File Anatomy & Safety

Migration File Structure

Every migration file has a standard structure with metadata fields and up/down functions:

export default migration({
  description: "Add user authentication tables",
  up_revision: "001",
  down_revision: null, // null for the first migration

  up(m) {
    /* ... */
  },
  down(m) {
    /* ... */
  },
});

Field	Description
description	Human-readable summary shown in alab status
up_revision	This migration’s revision ID (auto-filled from filename)
down_revision	Previous migration’s revision ID (null for the first migration)

Here’s a complete example:

export default migration({
  description: "Create auth and blog tables",
  up_revision: "001",
  down_revision: null,

  up(m) {
    m.create_table("auth.role", (t) => {
      t.id();
      t.string("name", 100).unique();
      t.timestamps();
    });

    m.create_table("auth.user", (t) => {
      t.id();
      t.string("email", 255).unique();
      t.boolean("is_active").default(true);
      t.string("password", 255);
      t.string("username", 50).unique();
      t.timestamps();
    });

    m.create_table("blog.post", (t) => {
      t.id();
      t.belongs_to("auth.user").as("author");
      t.text("body");
      t.string("title", 200);
      t.timestamps();
    });
    m.create_index("blog.post", ["author_id"]);
  },

  down(m) {
    m.drop_table("blog.post");
    m.drop_table("auth.user");
    m.drop_table("auth.role");
  },
});

Tables are created in dependency order (referenced tables first). The down() function reverses everything in up(). See the DSL Reference for all available m.* and t.* methods.

Backfilling Data

When adding a NOT NULL column to a table with existing rows, use the .backfill() modifier to safely populate existing rows:

export default migration({
  up(m) {
    m.add_column("blog.post", (col) =>
      col.string(20, "status")
        .default("draft")
        .backfill("draft") // Populates existing rows
    );
  },

  down(m) {
    m.drop_column("blog.post", "status");
  },
});

How it works:

• Column is added as nullable first
• Batched UPDATE populates existing rows (5,000 rows per batch)
• 1-second sleep between batches allows AUTOVACUUM to run
• WHERE column IS NULL makes operation idempotent (safe to re-run)
• Finally, NOT NULL constraint is applied

Performance: ~4,000-5,000 rows/sec throughput. A 1M row table takes approximately 3-4 minutes to backfill.

Rename Hints

If the interactive rename detection (during alab new) doesn’t catch a rename, you can provide explicit hints in the migration file:

export default migration({
  renames: {
    columns: {
      "auth.user.email": "email_address",
    },
  },

  up(m) {
    m.rename_column("auth.user", "email", "email_address");
  },

  down(m) {
    m.rename_column("auth.user", "email_address", "email");
  },
});

The renames.columns object maps namespace.table.old_column to the new column name.
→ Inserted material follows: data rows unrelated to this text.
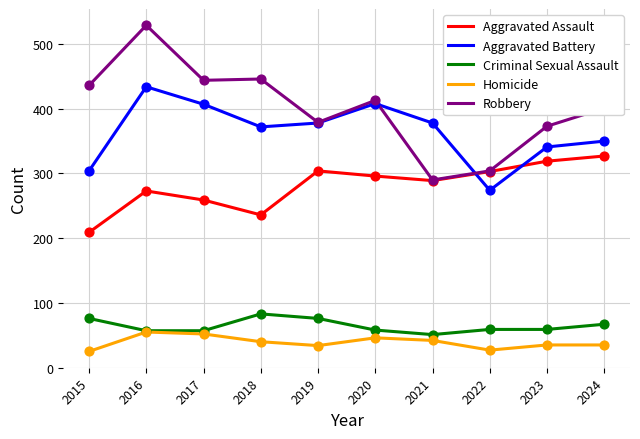

At how many categories does at least one series exceed 456?

1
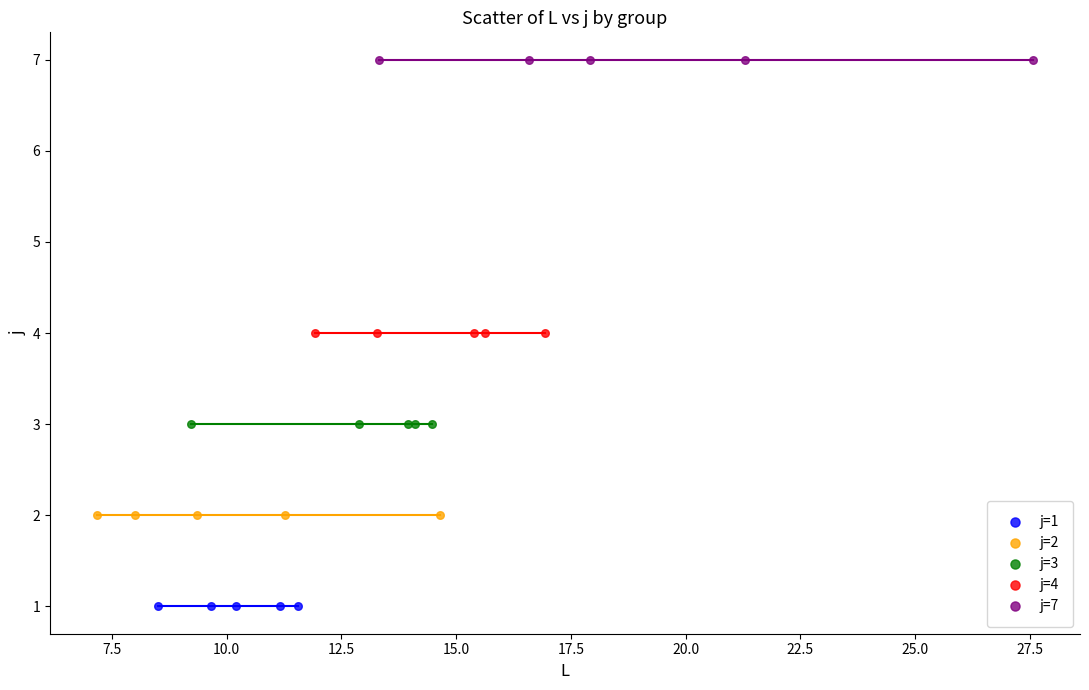

What are all the series names shown in the legend?

j=1, j=2, j=3, j=4, j=7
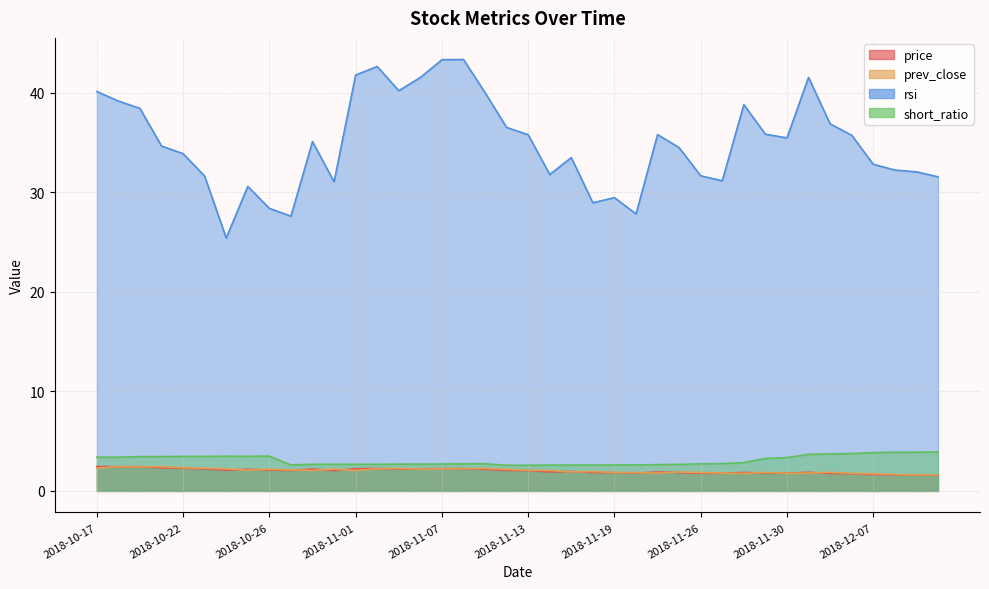

Reading left to right, what are all the values shown in this chart?

price: 2.5	2.4	2.4	2.3	2.3	2.2	2.1	2.2	2.1	2.1	2.2	2.0	2.2	2.3	2.2	2.2	2.2	2.2	2.2	2.1	2.0	1.9	1.9	1.9	1.8	1.8	1.9	1.9	1.8	1.8	1.9	1.8	1.8	1.9	1.8	1.7	1.6	1.6	1.6	1.6
prev_close: 2.3	2.5	2.4	2.4	2.3	2.3	2.2	2.1	2.2	2.1	2.1	2.2	2.0	2.2	2.3	2.2	2.2	2.2	2.2	2.2	2.1	2.0	1.9	1.9	1.9	1.8	1.8	1.9	1.9	1.8	1.8	1.9	1.8	1.8	1.9	1.8	1.7	1.6	1.6	1.6
rsi: 40.1	39.2	38.4	34.6	33.9	31.6	25.4	30.6	28.4	27.6	35.1	31.1	41.8	42.6	40.2	41.5	43.3	43.4	40.0	36.5	35.8	31.8	33.5	28.9	29.5	27.8	35.8	34.5	31.7	31.2	38.8	35.8	35.5	41.5	36.9	35.7	32.8	32.2	32.1	31.6
short_ratio: 3.4	3.4	3.5	3.5	3.5	3.5	3.5	3.5	3.5	2.6	2.7	2.7	2.7	2.7	2.7	2.7	2.7	2.7	2.7	2.6	2.6	2.6	2.6	2.6	2.6	2.6	2.6	2.7	2.7	2.7	2.9	3.3	3.4	3.7	3.7	3.8	3.9	3.9	3.9	3.9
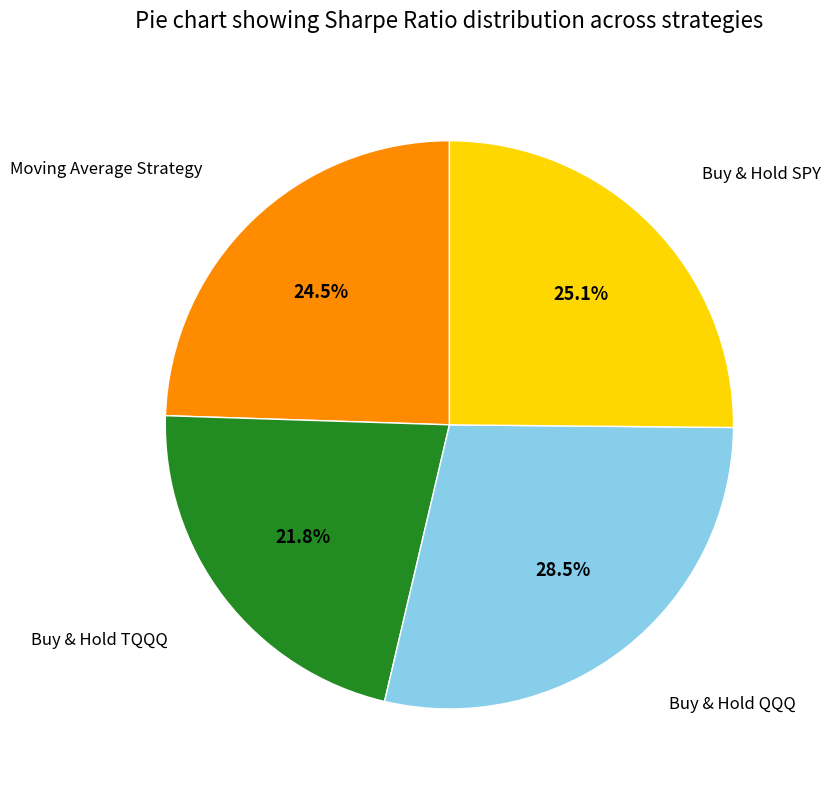

Is there a majority slice in this chart?

No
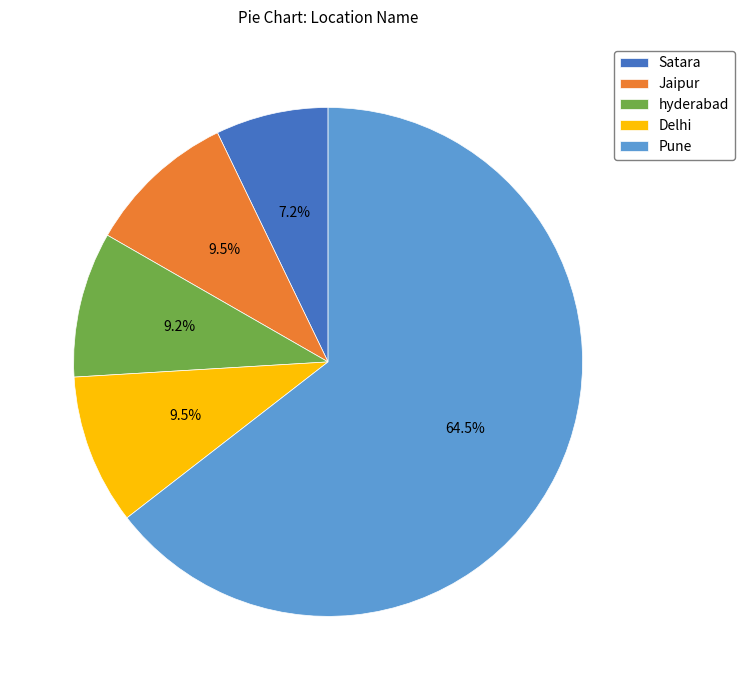

To the nearest percent, what is the combined percentage of Satara and hyderabad?

16%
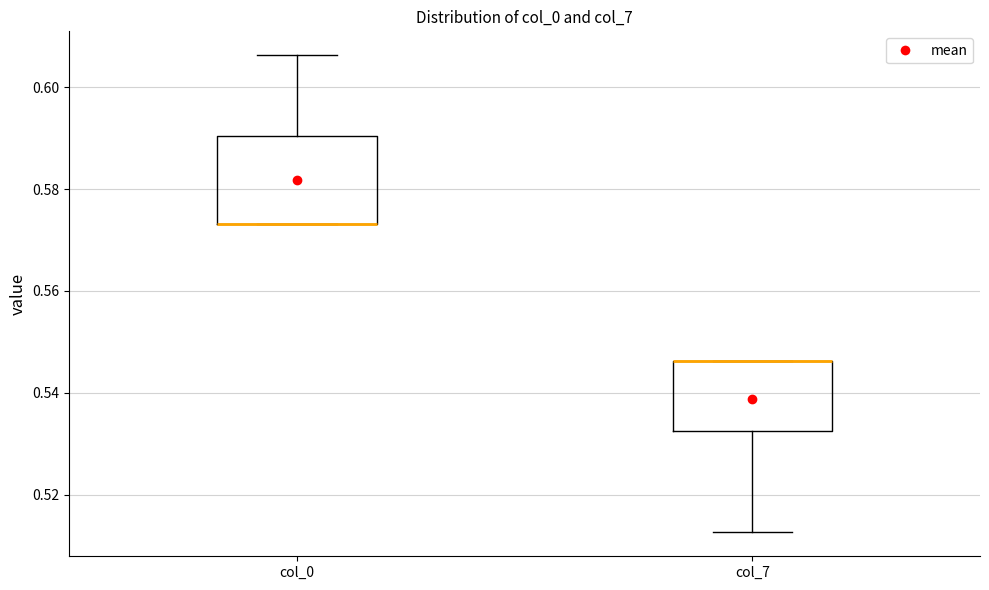

Reading left to right, transcribe this box plot: for each box, give where its median line is, the range the box spans, and where its two whiskers end, as read against the y-axis. The values are not printed on the chart, so give them approximately, as read against the axis.

col_0: median 0.574 (drawn on the box's lower edge), box 0.574 to 0.590, whiskers 0.574 to 0.606
col_7: median 0.546 (drawn on the box's upper edge), box 0.532 to 0.546, whiskers 0.512 to 0.546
This bypasses the rename-detection heuristic.

---

Integrity & Safety

AstrolaDB includes several layers of protection to prevent accidental data loss and migration tampering.

Checksum Chain

Every migration is part of a checksum chain. Each checksum is computed as sha256(file_content + previous_checksum), starting from a "genesis" seed. Modifying any file invalidates all subsequent checksums.

When you run alab migrate, the runner verifies checksums against the database. If a file was modified after being applied, migration is blocked.

Caution

Never edit a migration file after it has been applied. Create a new migration instead.

Lock File

The alab.lock file tracks all migration files via SHA-256 checksums. The first line is an aggregate checksum of all files — a single value that detects any change. Manage it with alab lock status, alab lock verify, and alab lock repair. It updates automatically after alab migrate and alab squash.

Destructive Operations

Migrations containing DROP operations require --confirm-destroy:

alab migrate --confirm-destroy

Note

The --force flag does not bypass this check. You must use --confirm-destroy specifically — forcing past lint warnings is different from confirming data deletion.

Git Safety

Before applying migrations, AstrolaDB checks your git working tree. Modified migration files block the run (override with --force). Uncommitted schema changes trigger a warning.

SQL Determinism

Use alab check --determinism to verify migrations produce consistent SQL. It re-generates SQL from each applied migration and compares against the stored sql_checksum. Catches non-deterministic migrations (e.g., using Date.now()).

Distributed Locking

Multiple processes sharing a database are protected by distributed locking. Use --skip-lock for single-writer CI environments, or --lock-timeout 60s for custom timeouts. Release stuck locks with alab lock release --force.

Tip

See CLI Commands for the full flag reference for all safety features.